┌────────

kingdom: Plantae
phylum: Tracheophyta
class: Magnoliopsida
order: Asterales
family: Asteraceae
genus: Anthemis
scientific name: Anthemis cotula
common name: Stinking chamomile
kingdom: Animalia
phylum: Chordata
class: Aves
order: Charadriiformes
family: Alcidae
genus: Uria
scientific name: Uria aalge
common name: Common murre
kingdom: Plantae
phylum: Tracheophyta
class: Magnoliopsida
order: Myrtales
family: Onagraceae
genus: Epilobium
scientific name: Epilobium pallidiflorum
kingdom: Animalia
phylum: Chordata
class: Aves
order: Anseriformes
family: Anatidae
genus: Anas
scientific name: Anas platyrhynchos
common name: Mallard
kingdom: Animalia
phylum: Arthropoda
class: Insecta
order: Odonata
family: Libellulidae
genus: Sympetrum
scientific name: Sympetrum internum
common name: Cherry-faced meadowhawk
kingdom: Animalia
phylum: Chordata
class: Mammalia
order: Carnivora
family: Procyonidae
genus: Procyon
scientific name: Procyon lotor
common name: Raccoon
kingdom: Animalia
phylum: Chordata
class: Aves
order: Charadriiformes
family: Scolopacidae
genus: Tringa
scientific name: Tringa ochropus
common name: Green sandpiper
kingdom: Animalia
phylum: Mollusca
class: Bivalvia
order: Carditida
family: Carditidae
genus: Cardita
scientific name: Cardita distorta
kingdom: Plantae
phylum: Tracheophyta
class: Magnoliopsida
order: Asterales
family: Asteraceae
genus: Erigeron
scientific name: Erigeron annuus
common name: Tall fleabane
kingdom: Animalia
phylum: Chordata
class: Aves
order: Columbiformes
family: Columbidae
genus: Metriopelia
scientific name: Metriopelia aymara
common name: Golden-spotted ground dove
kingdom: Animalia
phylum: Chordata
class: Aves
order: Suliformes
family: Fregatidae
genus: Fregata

└────────

Reproduce the whole listing above line for line, without changing anything.

** Result of the task **
kingdom: Plantae
phylum: Tracheophyta
class: Magnoliopsida
order: Asterales
family: Asteraceae
genus: Anthemis
scientific name: Anthemis cotula
common name: Stinking chamomile
kingdom: Animalia
phylum: Chordata
class: Aves
order: Charadriiformes
family: Alcidae
genus: Uria
scientific name: Uria aalge
common name: Common murre
kingdom: Plantae
phylum: Tracheophyta
class: Magnoliopsida
order: Myrtales
family: Onagraceae
genus: Epilobium
scientific name: Epilobium pallidiflorum
kingdom: Animalia
phylum: Chordata
class: Aves
order: Anseriformes
family: Anatidae
genus: Anas
scientific name: Anas platyrhynchos
common name: Mallard
kingdom: Animalia
phylum: Arthropoda
class: Insecta
order: Odonata
family: Libellulidae
genus: Sympetrum
scientific name: Sympetrum internum
common name: Cherry-faced meadowhawk
kingdom: Animalia
phylum: Chordata
class: Mammalia
order: Carnivora
family: Procyonidae
genus: Procyon
scientific name: Procyon lotor
common name: Raccoon
kingdom: Animalia
phylum: Chordata
class: Aves
order: Charadriiformes
family: Scolopacidae
genus: Tringa
scientific name: Tringa ochropus
common name: Green sandpiper
kingdom: Animalia
phylum: Mollusca
class: Bivalvia
order: Carditida
family: Carditidae
genus: Cardita
scientific name: Cardita distorta
kingdom: Plantae
phylum: Tracheophyta
class: Magnoliopsida
order: Asterales
family: Asteraceae
genus: Erigeron
scientific name: Erigeron annuus
common name: Tall fleabane
kingdom: Animalia
phylum: Chordata
class: Aves
order: Columbiformes
family: Columbidae
genus: Metriopelia
scientific name: Metriopelia aymara
common name: Golden-spotted ground dove
kingdom: Animalia
phylum: Chordata
class: Aves
order: Suliformes
family: Fregatidae
genus: Fregata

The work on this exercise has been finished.